Controlling chaos of a Bose-Einstein condensate loaded into a moving optical Fourier-synthesized lattice

We study the chaotic properties of steady-state traveling-wave solutions of the particle number density of a Bose-Einstein condensate with an attractive interatomic interaction loaded into a traveling optical lattice of variable shape. We demonstrate theoretically and numerically that chaotic traveling steady states can be reliably suppressed by small changes of the traveling optical lattice shape while keeping the remaining parameters constant.
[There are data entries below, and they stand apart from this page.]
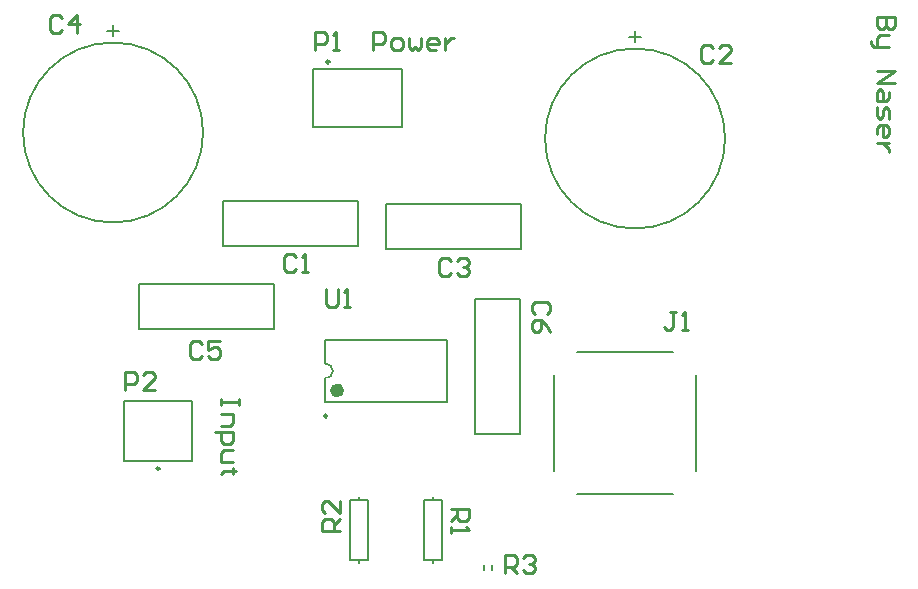
<source format=gto>
G04*
G04 #@! TF.GenerationSoftware,Altium Limited,Altium Designer,20.1.14 (287)*
G04*
G04 Layer_Color=65535*
%FSLAX25Y25*%
%MOIN*%
G70*
G04*
G04 #@! TF.SameCoordinates,068E075E-6B28-4131-8978-D2EB394F3ECB*
G04*
G04*
G04 #@! TF.FilePolarity,Positive*
G04*
G01*
G75*
%ADD10C,0.00787*%
%ADD11C,0.00984*%
%ADD12C,0.02362*%
%ADD13C,0.01000*%
%ADD14C,0.00591*%
D10*
X235000Y151000D02*
G03*
X235000Y151000I-30000J0D01*
G01*
X61000Y153000D02*
G03*
X61000Y153000I-30000J0D01*
G01*
X101724Y71000D02*
G03*
X101724Y76000I0J2500D01*
G01*
X101724Y63067D02*
X142276D01*
X101724Y83933D02*
X142276D01*
X101724Y63067D02*
Y71000D01*
Y76000D02*
Y83933D01*
X142276Y63067D02*
Y83933D01*
X154622Y7213D02*
Y8787D01*
X157378Y7213D02*
Y8787D01*
X110000Y10500D02*
X116000D01*
Y30500D01*
X113000D02*
X116000D01*
X113000Y9600D02*
Y10500D01*
Y30500D02*
Y31400D01*
X137500Y10500D02*
X140500D01*
Y30500D01*
X134500D02*
X140500D01*
X134500Y10500D02*
X137500D01*
X134500D02*
Y30500D01*
X137500Y9600D02*
Y10500D01*
Y30500D02*
Y31400D01*
X34583Y63500D02*
X57417D01*
Y43500D02*
Y63500D01*
X34583Y43500D02*
Y63500D01*
Y43500D02*
X57417D01*
X110000Y10500D02*
Y30500D01*
X113000D01*
X127264Y154854D02*
Y174146D01*
X97736Y154854D02*
X127264D01*
X97736Y174146D02*
X127264D01*
X97736Y154854D02*
Y174146D01*
X151500Y97500D02*
X166500D01*
Y52500D02*
Y97500D01*
X151500Y52500D02*
X166500D01*
X151500D02*
Y97500D01*
X84500Y87500D02*
Y102500D01*
X39500Y87500D02*
X84500D01*
X177996Y40012D02*
X177996Y72224D01*
X225240D02*
X225241Y40012D01*
X185512Y79740D02*
X217725Y79741D01*
X185512Y32496D02*
X217725Y32496D01*
X67500Y115000D02*
Y130000D01*
X122000Y114000D02*
X167000D01*
X122000D02*
Y129000D01*
X112500Y115000D02*
Y130000D01*
X67500D02*
X112500D01*
X122000Y129000D02*
X167000D01*
X39500Y87500D02*
Y102500D01*
X84500D01*
X167000Y114000D02*
Y129000D01*
X67500Y115000D02*
X112500D01*
D11*
X103150Y176508D02*
G03*
X103150Y176508I-492J0D01*
G01*
X102374Y58500D02*
G03*
X102374Y58500I-492J0D01*
G01*
X46492Y40941D02*
G03*
X46492Y40941I-492J0D01*
G01*
D12*
X106843Y67004D02*
G03*
X106843Y67004I-1181J0D01*
G01*
D13*
X72997Y64000D02*
Y62001D01*
Y63000D01*
X66999D01*
Y64000D01*
Y62001D01*
Y59002D02*
X70998D01*
Y56003D01*
X69998Y55003D01*
X66999D01*
X65000Y53004D02*
X70998D01*
Y50005D01*
X69998Y49005D01*
X67999D01*
X66999Y50005D01*
Y53004D01*
X70998Y47006D02*
X67999D01*
X66999Y46006D01*
Y43007D01*
X70998D01*
X71998Y40008D02*
X70998D01*
Y41007D01*
Y39008D01*
Y40008D01*
X67999D01*
X66999Y39008D01*
X117500Y180500D02*
Y186498D01*
X120499D01*
X121499Y185498D01*
Y183499D01*
X120499Y182499D01*
X117500D01*
X124498Y180500D02*
X126497D01*
X127497Y181500D01*
Y183499D01*
X126497Y184499D01*
X124498D01*
X123498Y183499D01*
Y181500D01*
X124498Y180500D01*
X129496Y184499D02*
Y181500D01*
X130496Y180500D01*
X131495Y181500D01*
X132495Y180500D01*
X133495Y181500D01*
Y184499D01*
X138493Y180500D02*
X136494D01*
X135494Y181500D01*
Y183499D01*
X136494Y184499D01*
X138493D01*
X139493Y183499D01*
Y182499D01*
X135494D01*
X141492Y184499D02*
Y180500D01*
Y182499D01*
X142492Y183499D01*
X143492Y184499D01*
X144491D01*
X291497Y191500D02*
X285499D01*
Y188501D01*
X286499Y187501D01*
X287499D01*
X288498Y188501D01*
Y191500D01*
Y188501D01*
X289498Y187501D01*
X290498D01*
X291497Y188501D01*
Y191500D01*
X289498Y185502D02*
X286499D01*
X285499Y184502D01*
Y181503D01*
X284500D01*
X283500Y182503D01*
Y183503D01*
X285499Y181503D02*
X289498D01*
X285499Y173506D02*
X291497D01*
X285499Y169507D01*
X291497D01*
X289498Y166508D02*
Y164509D01*
X288498Y163509D01*
X285499D01*
Y166508D01*
X286499Y167508D01*
X287499Y166508D01*
Y163509D01*
X285499Y161510D02*
Y158511D01*
X286499Y157511D01*
X287499Y158511D01*
Y160510D01*
X288498Y161510D01*
X289498Y160510D01*
Y157511D01*
X285499Y152513D02*
Y154512D01*
X286499Y155512D01*
X288498D01*
X289498Y154512D01*
Y152513D01*
X288498Y151513D01*
X287499D01*
Y155512D01*
X289498Y149514D02*
X285499D01*
X287499D01*
X288498Y148514D01*
X289498Y147514D01*
Y146515D01*
X60500Y82499D02*
X59501Y83499D01*
X57501D01*
X56502Y82499D01*
Y78501D01*
X57501Y77501D01*
X59501D01*
X60500Y78501D01*
X66498Y83499D02*
X62500D01*
Y80500D01*
X64499Y81500D01*
X65499D01*
X66498Y80500D01*
Y78501D01*
X65499Y77501D01*
X63499D01*
X62500Y78501D01*
X92000Y111499D02*
X91000Y112499D01*
X89001D01*
X88001Y111499D01*
Y107501D01*
X89001Y106501D01*
X91000D01*
X92000Y107501D01*
X93999Y106501D02*
X95999D01*
X94999D01*
Y112499D01*
X93999Y111499D01*
X143500Y109999D02*
X142501Y110999D01*
X140501D01*
X139502Y109999D01*
Y106001D01*
X140501Y105001D01*
X142501D01*
X143500Y106001D01*
X145500Y109999D02*
X146499Y110999D01*
X148499D01*
X149498Y109999D01*
Y109000D01*
X148499Y108000D01*
X147499D01*
X148499D01*
X149498Y107000D01*
Y106001D01*
X148499Y105001D01*
X146499D01*
X145500Y106001D01*
X175499Y92500D02*
X176499Y93499D01*
Y95499D01*
X175499Y96498D01*
X171501D01*
X170501Y95499D01*
Y93499D01*
X171501Y92500D01*
X176499Y86502D02*
X175499Y88501D01*
X173500Y90500D01*
X171501D01*
X170501Y89501D01*
Y87501D01*
X171501Y86502D01*
X172500D01*
X173500Y87501D01*
Y90500D01*
X218500Y92999D02*
X216501D01*
X217500D01*
Y88001D01*
X216501Y87001D01*
X215501D01*
X214501Y88001D01*
X220499Y87001D02*
X222499D01*
X221499D01*
Y92999D01*
X220499Y91999D01*
X143501Y27499D02*
X149499D01*
Y24500D01*
X148499Y23500D01*
X146500D01*
X145500Y24500D01*
Y27499D01*
Y25499D02*
X143501Y23500D01*
Y21501D02*
Y19501D01*
Y20501D01*
X149499D01*
X148499Y21501D01*
X106499Y20002D02*
X100501D01*
Y23001D01*
X101501Y24000D01*
X103500D01*
X104500Y23001D01*
Y20002D01*
Y22001D02*
X106499Y24000D01*
Y29998D02*
Y26000D01*
X102500Y29998D01*
X101501D01*
X100501Y28999D01*
Y26999D01*
X101501Y26000D01*
X161502Y6001D02*
Y11999D01*
X164501D01*
X165500Y10999D01*
Y9000D01*
X164501Y8000D01*
X161502D01*
X163501D02*
X165500Y6001D01*
X167500Y10999D02*
X168499Y11999D01*
X170499D01*
X171498Y10999D01*
Y10000D01*
X170499Y9000D01*
X169499D01*
X170499D01*
X171498Y8000D01*
Y7001D01*
X170499Y6001D01*
X168499D01*
X167500Y7001D01*
X231000Y180999D02*
X230001Y181999D01*
X228001D01*
X227002Y180999D01*
Y177001D01*
X228001Y176001D01*
X230001D01*
X231000Y177001D01*
X236998Y176001D02*
X233000D01*
X236998Y180000D01*
Y180999D01*
X235999Y181999D01*
X233999D01*
X233000Y180999D01*
X14000Y190999D02*
X13001Y191999D01*
X11001D01*
X10002Y190999D01*
Y187001D01*
X11001Y186001D01*
X13001D01*
X14000Y187001D01*
X18999Y186001D02*
Y191999D01*
X16000Y189000D01*
X19998D01*
X98250Y180450D02*
Y186448D01*
X101249D01*
X102249Y185448D01*
Y183449D01*
X101249Y182449D01*
X98250D01*
X104248Y180450D02*
X106247D01*
X105248D01*
Y186448D01*
X104248Y185448D01*
X101900Y100898D02*
Y95900D01*
X102900Y94900D01*
X104899D01*
X105899Y95900D01*
Y100898D01*
X107898Y94900D02*
X109897D01*
X108898D01*
Y100898D01*
X107898Y99898D01*
X35100Y67000D02*
Y72998D01*
X38099D01*
X39099Y71998D01*
Y69999D01*
X38099Y68999D01*
X35100D01*
X45097Y67000D02*
X41098D01*
X45097Y70999D01*
Y71998D01*
X44097Y72998D01*
X42098D01*
X41098Y71998D01*
D14*
X204949Y183015D02*
Y186951D01*
X202981Y184983D02*
X206917D01*
X30949Y185015D02*
Y188951D01*
X28981Y186983D02*
X32917D01*
M02*

</source>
We find that the regularization route as the optical lattice shape is continuously varied is fairly rich, including crisis phenomena and period-doubling bifurcations. The conditions for a possible experimental realization of the control method are discussed.

Figure 1

Potential function $p(x;m)$ [cf. Eq. (5)] for $m=0$ (thick line), 0.995 (medium line), and $1-{10}^{-14}$ (thin line). The quantities plotted are dimensionless.

Figure 2

(Color online) Top panel: Relative error $[p(x;m)-p^{\left(2\right)}(x;m)]∕p(x;m)$ with $p$ as in Eq. (5) and $p^{\left(2\right)}$ corresponding to its two-term Fourier expansion as in Eq. (8). Shape parameter in the range $m∊[0,0.9]$. Bottom panel: Functions $p(x;m=0.9)$ (thick line) and $p^{\left(2\right)}(x;m=0.9)$ (thin line), showing their proximity. The quantities plotted are dimensionless.

Figure 3

(Color online) Top panel: Relative error $[p(x;m)-p^{\left(3\right)}(x;m)]∕p(x;m)$, with $p$ as in Eq. (5) and $p^{\left(3\right)}$ corresponding to its three-term Fourier expansion as in Eq. (8). Shape parameter in the range $m∊[0,0.99]$. Bottom panel: Functions $p(\xi ;m=0.99)$ (thick line) and $p^{\left(3\right)}(\xi ;m=0.99)$, (thin line) showing their proximity. The quantities plotted are dimensionless.

Figure 4

(Color online) Top panel: Relative error $[U(m,v)-\tilde{U}(m,v)]∕U(m,v)$ [cf. Eqs. (12, 13)] for the parameters in the ranges $m∊[0,0.99]$ and $v∊[1,2.5]$. Bottom panel: Functions $U(m,v=2)$ (thick line) and $\tilde{U}(m,v=2)$ (thin line) in the range $m∊[0.9,0.99]$. The quantities plotted are dimensionless.

Figure 5

(Color online) Plots of the chaotic threshold function $\tilde{U}(m,v)$ [see Eqs. (13, 14)]. Top panel: $\tilde{U}$ vs $m$ and $v$. Middle panel: $\tilde{U}$ vs $m$ for $v=1.5$ (thick line), 1.9 (medium line), and 2.03 (thin line). Bottom panel: $\tilde{U}$ vs $v$ for $m=0$ (thick line), 0.8 (medium line), and 0.9 (thin line). The quantities plotted are dimensionless.

Figure 6

Bifurcation diagrams of particle number density $R^2$ as a function of the shape parameter $m$ for parameter values $\gamma =0.05$, ${\tilde{V}}_0=2$, $v=2.03$, and $g=-0.75$. Bottom panel shows the detail corresponding to the range where crises appear. The quantities plotted are dimensionless.